Noi siamo disponibili a stare in squadra perché il Terzo polo sarebbe la grande sorpresa delle elezioni e solo con un terzo Polo forte si potrà chiedere a Draghi di rimanere a Palazzo Chigi”, ha detto Matteo Renzi parlando a Omnibus.

“Con Renzi ci siamo parlati ieri e ci riparleremo oggi.

Ma quello che voglio è chiarezza sui temi e sui comportamenti. Ho deciso di dedicare questa parte della mia vita alla politica ma non ho intenzione di giorcamri la reputazione”, ha detto il leader di Azione, Carlo Calenda a Morning News su Canale 5.

Chiuse intanto le autocandidature del Movimento 5 stelle, si attende ora la lista ufficiale per il voto online del 16 agosto prossimo.

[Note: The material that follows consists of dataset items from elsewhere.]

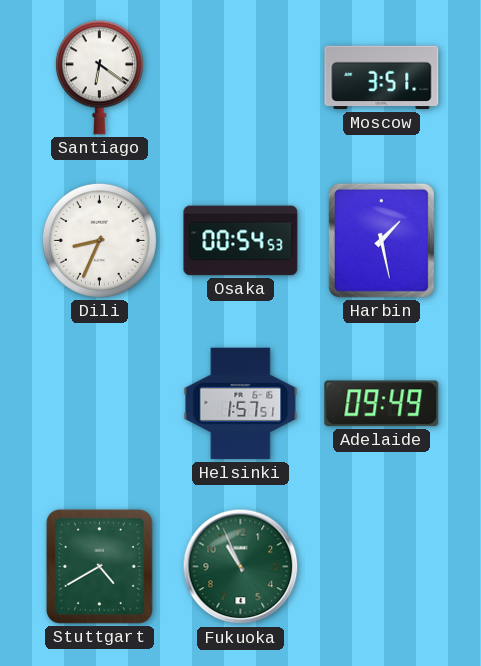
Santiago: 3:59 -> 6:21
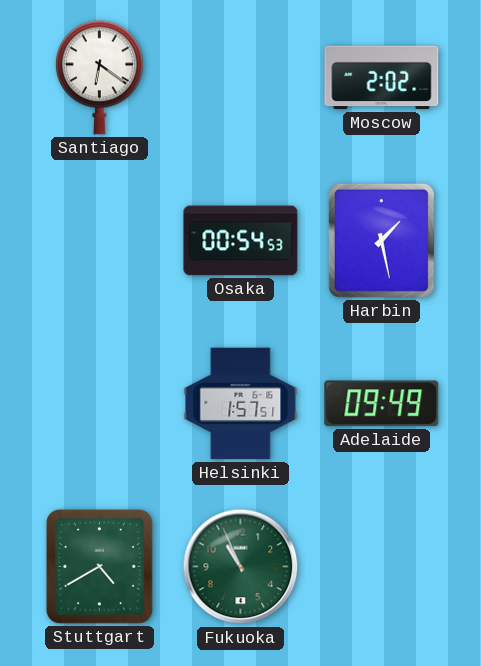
Moscow: 3:51 -> 2:02
Dili: 8:34 -> none
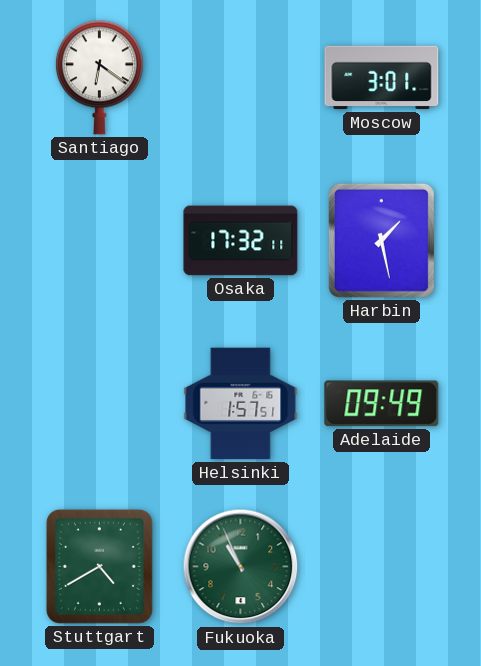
Moscow: 2:02 -> 3:01
Osaka: 00:54 -> 17:32
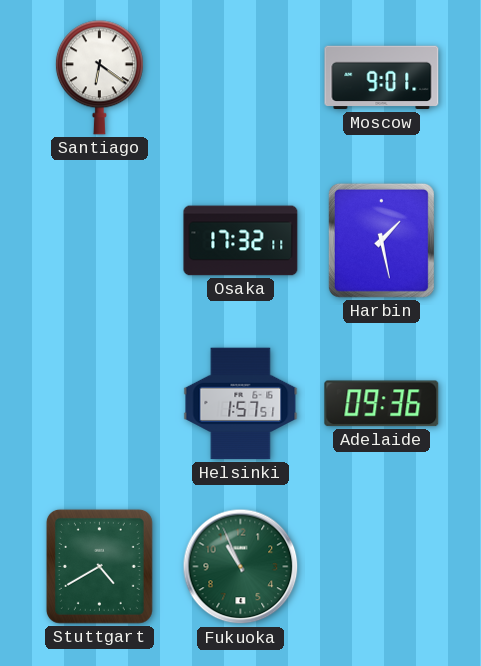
Moscow: 3:01 -> 9:01
Adelaide: 09:49 -> 09:36
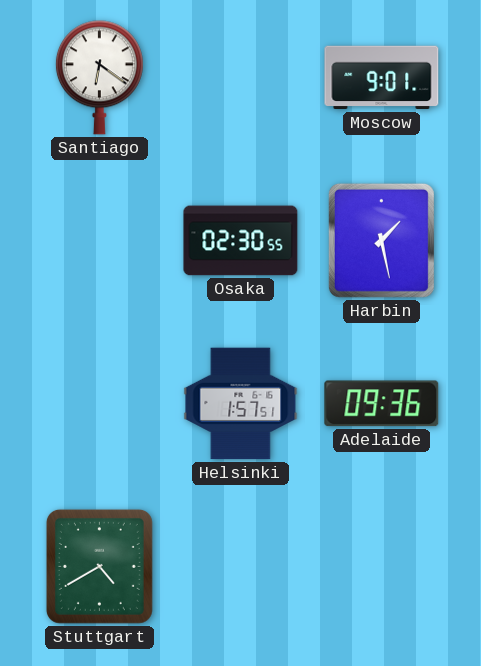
Osaka: 17:32 -> 02:30
Fukuoka: 10:56 -> none
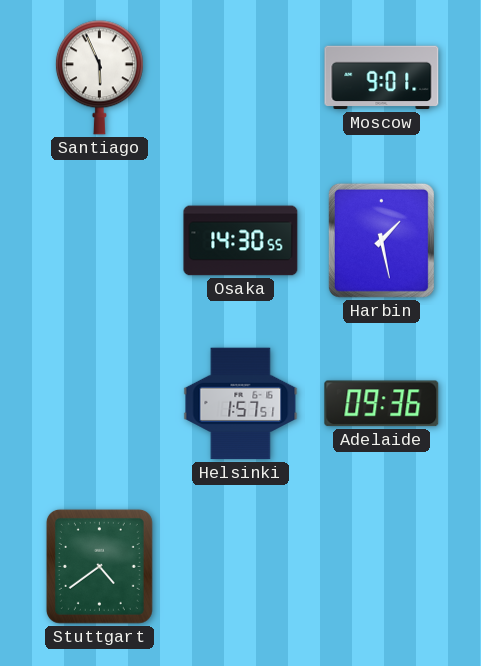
Santiago: 6:21 -> 5:56
Osaka: 02:30 -> 14:30
Stuttgart: 4:40 -> 4:39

Assenti l’ex deputato, l’ex portavoce di Conte e l’ex prima cittadina di Roma. Tanti i deputati e senatori al primo giro che hanno deciso di ritentare la corsa al Parlamento.

Dopo lo strappo di Calenda, il ministro degli esteri Luigi Di Maio potrà avere un collegio, insieme a 4 dei suoi fedelissimi. Sfuma quindi l’offerta del Pd per il “diritto di tribuna”.